To describe a generalizable stochastic-simulation model for schizophrenia treatment related with the cardiovascular associate risk of SGA.

A model to simulate the expected 10-year occurrence of all-type cardiovascular events (CVE) in a hypothetical cohort of 100.000 patients with schizophrenia treated with SGA drugs in Spain was developed. The model considered, as a baseline health state, outpatient treated with SGA with characteristics of patients enrolled in the CLAMORS study; a cross-sectional study in schizophrenia spectrum disorders aimed to ascertain prevalence of metabolic syndrome in such patients together with CHD. Three other states were considered: suffering a CVE, death due to CVE and death due to other causes. The CVE risk for each SGA drugs was estimated through a locally-adjusted Framingham risk equation. Treatment outcomes were simulated using the expected mean change of the cardiovascular (CV) risk factors from the CATIE clinical trial. Death by CVE or others causes were estimated from published literature.

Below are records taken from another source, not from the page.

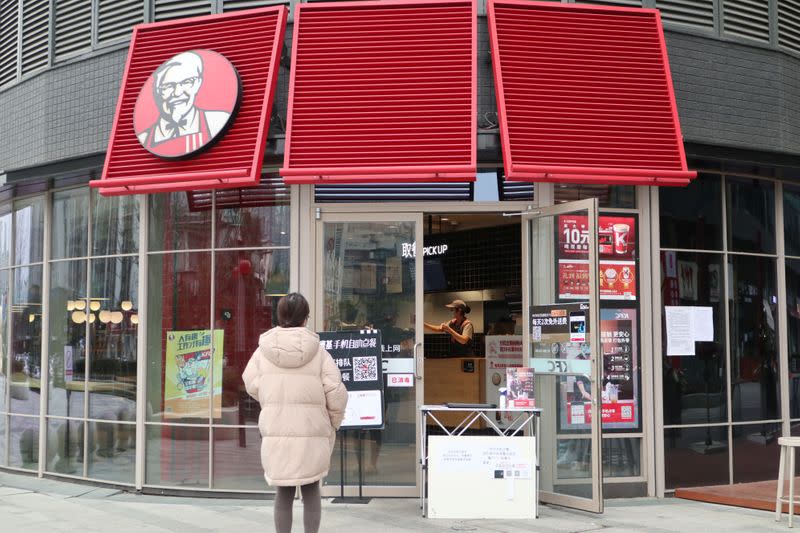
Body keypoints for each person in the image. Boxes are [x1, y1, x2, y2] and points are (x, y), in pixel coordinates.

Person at [242, 293, 348, 533]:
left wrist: (271, 399)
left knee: (284, 490)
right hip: (312, 431)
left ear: (279, 316)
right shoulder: (319, 353)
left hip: (277, 431)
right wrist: (334, 422)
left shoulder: (263, 352)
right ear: (305, 318)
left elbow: (250, 381)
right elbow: (336, 393)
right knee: (311, 489)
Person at [137, 51, 232, 157]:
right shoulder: (145, 137)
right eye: (168, 86)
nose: (177, 93)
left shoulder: (216, 120)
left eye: (187, 82)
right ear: (158, 91)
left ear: (198, 83)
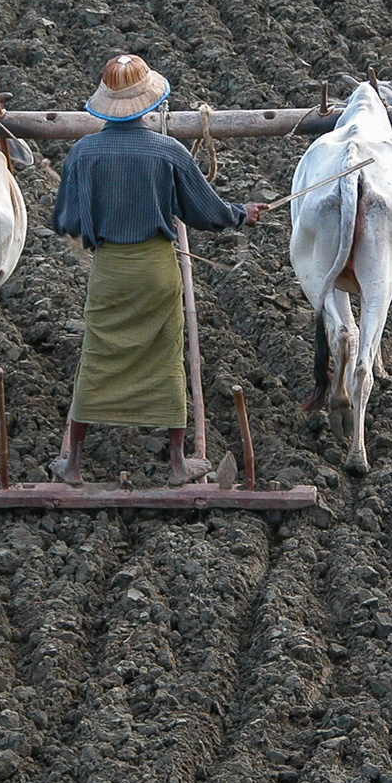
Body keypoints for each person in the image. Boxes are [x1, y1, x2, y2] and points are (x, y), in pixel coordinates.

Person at [49, 54, 269, 485]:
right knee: (168, 357)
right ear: (149, 102)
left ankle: (73, 465)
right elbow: (207, 212)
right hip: (156, 269)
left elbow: (69, 220)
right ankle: (177, 464)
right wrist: (242, 213)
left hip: (110, 271)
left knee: (97, 357)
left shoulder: (82, 153)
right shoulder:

The 10-year rate of CVE following SGA treatment was 0.181, 0.179, 0.176 and 0.172 for olanzapine, quetiapine, risperidone and ziprasidone, respectively. Relative risk was calculated relative to no-treatment, and the corresponding values were 1.03, 1.02, 1.00 and 0.97. The total estimated CVE were 25,269 events; 25,157; 24,883 and 24,514, respectively.

A generalizable, flexible model was developed through stochastic simulation of the CV risk for SGA drugs. The estimated clinical outcomes suggest different levels of CVE risk for each SGA drugs. Ziprasidone showed the lower rate with no association with increased risk for CHD.